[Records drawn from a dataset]
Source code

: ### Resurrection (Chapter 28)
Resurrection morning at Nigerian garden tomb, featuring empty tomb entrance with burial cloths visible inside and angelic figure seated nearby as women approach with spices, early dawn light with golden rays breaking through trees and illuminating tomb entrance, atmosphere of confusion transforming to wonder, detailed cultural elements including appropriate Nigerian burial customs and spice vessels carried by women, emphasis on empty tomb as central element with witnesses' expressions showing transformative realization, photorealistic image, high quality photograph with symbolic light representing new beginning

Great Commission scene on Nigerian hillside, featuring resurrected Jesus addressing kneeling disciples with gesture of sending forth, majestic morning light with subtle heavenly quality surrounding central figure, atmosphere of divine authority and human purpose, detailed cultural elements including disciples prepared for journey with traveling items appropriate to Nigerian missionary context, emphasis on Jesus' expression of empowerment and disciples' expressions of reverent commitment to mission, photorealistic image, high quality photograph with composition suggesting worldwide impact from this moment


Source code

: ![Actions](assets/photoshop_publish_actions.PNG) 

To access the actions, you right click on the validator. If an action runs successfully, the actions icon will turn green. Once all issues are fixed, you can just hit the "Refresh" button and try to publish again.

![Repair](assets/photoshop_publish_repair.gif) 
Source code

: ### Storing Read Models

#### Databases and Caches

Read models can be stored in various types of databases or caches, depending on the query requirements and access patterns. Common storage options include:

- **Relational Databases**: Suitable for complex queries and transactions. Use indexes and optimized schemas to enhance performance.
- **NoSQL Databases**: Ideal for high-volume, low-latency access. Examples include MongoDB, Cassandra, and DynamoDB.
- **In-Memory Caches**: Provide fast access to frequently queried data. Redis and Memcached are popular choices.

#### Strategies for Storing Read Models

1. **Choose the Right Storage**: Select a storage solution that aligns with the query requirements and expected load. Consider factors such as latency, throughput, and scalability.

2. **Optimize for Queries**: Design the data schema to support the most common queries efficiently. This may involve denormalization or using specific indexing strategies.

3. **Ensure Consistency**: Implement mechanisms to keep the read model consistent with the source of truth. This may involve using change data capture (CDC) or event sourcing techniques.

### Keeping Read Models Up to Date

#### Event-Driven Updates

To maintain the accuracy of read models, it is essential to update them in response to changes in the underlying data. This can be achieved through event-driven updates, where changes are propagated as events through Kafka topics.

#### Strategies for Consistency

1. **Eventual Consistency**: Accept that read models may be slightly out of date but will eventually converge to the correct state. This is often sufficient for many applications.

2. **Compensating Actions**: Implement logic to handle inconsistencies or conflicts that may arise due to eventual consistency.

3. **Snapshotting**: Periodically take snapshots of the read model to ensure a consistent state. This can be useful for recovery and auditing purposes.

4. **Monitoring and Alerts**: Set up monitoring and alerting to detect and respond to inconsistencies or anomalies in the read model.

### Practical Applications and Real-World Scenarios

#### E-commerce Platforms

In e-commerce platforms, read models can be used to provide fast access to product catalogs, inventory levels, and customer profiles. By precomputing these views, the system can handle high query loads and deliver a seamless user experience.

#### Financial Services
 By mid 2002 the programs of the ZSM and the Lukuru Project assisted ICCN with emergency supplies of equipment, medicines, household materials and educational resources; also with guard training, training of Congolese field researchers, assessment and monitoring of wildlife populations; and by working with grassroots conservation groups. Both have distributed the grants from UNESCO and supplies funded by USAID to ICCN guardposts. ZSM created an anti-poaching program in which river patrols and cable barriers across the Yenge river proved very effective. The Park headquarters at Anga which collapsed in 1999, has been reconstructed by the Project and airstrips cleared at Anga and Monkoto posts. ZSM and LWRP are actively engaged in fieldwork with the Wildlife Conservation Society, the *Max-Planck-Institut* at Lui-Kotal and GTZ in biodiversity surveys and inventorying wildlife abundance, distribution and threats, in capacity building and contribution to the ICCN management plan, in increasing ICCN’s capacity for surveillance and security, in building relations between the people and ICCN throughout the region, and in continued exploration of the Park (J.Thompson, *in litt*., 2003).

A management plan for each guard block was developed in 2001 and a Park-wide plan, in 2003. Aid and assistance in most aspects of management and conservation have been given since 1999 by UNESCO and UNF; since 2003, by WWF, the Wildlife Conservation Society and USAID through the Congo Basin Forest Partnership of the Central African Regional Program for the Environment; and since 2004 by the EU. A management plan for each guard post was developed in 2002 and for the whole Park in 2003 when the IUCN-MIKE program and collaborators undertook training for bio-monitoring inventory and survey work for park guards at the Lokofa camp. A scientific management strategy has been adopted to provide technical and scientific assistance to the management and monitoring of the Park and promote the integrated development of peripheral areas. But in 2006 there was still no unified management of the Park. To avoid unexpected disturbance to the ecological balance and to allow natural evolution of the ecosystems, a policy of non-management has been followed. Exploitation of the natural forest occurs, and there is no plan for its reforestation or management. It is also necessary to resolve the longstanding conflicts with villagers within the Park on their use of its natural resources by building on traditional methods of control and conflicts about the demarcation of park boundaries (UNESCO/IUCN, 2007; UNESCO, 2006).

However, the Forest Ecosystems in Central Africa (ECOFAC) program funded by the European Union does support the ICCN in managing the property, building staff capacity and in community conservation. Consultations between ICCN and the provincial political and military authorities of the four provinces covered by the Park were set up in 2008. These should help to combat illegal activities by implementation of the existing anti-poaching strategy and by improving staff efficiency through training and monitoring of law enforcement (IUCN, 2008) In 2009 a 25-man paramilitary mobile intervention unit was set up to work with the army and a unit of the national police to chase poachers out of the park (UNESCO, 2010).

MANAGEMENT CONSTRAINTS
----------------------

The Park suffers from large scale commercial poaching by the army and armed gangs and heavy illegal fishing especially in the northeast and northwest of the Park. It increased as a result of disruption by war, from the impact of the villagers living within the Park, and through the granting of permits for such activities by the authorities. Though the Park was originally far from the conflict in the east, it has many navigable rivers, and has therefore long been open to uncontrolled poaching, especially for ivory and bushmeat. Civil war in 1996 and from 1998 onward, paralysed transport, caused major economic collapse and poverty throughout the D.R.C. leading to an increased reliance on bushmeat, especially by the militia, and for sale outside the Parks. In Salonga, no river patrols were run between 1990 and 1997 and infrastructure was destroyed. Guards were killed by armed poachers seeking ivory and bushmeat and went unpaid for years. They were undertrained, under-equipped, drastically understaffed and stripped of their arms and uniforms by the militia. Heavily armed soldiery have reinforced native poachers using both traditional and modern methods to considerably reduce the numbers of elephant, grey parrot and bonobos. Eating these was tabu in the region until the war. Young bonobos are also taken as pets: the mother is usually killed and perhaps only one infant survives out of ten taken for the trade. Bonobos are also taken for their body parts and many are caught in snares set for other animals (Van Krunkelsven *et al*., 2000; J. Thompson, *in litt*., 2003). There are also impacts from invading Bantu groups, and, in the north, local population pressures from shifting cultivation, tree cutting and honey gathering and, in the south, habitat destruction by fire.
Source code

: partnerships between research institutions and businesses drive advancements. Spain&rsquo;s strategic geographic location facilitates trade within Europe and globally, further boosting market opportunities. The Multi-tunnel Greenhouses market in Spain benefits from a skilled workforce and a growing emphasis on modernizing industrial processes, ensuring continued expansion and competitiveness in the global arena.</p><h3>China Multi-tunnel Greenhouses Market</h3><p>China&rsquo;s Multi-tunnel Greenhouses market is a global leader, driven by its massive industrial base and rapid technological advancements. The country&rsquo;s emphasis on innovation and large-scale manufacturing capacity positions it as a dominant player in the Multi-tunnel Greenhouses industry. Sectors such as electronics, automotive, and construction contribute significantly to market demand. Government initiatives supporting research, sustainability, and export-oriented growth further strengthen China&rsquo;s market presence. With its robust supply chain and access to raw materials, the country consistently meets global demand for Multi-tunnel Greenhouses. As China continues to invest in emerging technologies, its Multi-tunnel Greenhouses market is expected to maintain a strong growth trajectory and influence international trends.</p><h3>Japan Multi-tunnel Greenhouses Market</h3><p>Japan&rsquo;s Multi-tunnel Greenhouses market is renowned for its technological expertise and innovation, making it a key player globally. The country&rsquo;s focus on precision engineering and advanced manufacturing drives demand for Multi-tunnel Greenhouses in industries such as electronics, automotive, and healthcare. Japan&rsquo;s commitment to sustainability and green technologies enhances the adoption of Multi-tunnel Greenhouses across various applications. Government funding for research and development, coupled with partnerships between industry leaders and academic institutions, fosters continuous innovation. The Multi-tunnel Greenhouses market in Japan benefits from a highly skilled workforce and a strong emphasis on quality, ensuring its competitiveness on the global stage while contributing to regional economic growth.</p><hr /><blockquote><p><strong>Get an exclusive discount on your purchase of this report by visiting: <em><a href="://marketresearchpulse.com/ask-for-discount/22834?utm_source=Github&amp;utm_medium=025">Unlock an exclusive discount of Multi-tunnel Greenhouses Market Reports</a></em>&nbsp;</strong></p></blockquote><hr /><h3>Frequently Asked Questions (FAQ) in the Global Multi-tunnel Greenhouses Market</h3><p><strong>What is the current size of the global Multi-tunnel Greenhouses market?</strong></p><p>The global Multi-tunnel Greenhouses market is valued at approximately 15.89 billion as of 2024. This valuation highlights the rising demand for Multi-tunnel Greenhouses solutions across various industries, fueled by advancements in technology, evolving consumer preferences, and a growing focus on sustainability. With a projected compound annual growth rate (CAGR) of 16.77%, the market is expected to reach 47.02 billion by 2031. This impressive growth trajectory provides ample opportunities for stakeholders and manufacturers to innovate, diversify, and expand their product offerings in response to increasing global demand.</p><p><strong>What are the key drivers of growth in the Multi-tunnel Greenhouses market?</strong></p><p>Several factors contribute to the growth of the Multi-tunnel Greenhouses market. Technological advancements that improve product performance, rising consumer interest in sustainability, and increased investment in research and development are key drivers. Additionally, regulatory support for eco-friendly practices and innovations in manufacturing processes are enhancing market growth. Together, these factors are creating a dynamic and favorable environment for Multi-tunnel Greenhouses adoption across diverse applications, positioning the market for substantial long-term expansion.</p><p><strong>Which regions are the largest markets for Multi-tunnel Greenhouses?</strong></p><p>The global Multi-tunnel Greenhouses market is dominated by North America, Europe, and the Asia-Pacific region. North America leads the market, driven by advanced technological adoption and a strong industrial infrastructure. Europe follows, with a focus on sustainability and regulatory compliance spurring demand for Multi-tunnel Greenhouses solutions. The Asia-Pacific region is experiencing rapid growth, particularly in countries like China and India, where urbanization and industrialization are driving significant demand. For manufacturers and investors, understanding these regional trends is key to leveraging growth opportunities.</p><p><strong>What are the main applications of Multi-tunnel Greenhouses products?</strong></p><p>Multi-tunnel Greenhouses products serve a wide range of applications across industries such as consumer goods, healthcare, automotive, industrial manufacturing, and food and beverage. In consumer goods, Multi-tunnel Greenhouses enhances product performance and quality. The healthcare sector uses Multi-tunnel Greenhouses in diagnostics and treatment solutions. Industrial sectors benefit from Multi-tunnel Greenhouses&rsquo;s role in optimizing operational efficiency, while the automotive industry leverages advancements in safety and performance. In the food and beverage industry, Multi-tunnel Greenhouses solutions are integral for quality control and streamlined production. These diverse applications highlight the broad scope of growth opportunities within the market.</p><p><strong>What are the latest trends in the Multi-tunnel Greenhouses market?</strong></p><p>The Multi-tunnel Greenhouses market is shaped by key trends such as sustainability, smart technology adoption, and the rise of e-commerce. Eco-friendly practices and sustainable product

▸ WHAT THE TASK REQUIRES
The lines to copy run from the first line of the entries to the line containing "Resurrection morning at"; copy them exactly and output nothing else.

▸ ANSWER SPACE
Source code

: ### Resurrection (Chapter 28)
Resurrection morning at Nigerian garden tomb, featuring empty tomb entrance with burial cloths visible inside and angelic figure seated nearby as women approach with spices, early dawn light with golden rays breaking through trees and illuminating tomb entrance, atmosphere of confusion transforming to wonder, detailed cultural elements including appropriate Nigerian burial customs and spice vessels carried by women, emphasis on empty tomb as central element with witnesses' expressions showing transformative realization, photorealistic image, high quality photograph with symbolic light representing new beginning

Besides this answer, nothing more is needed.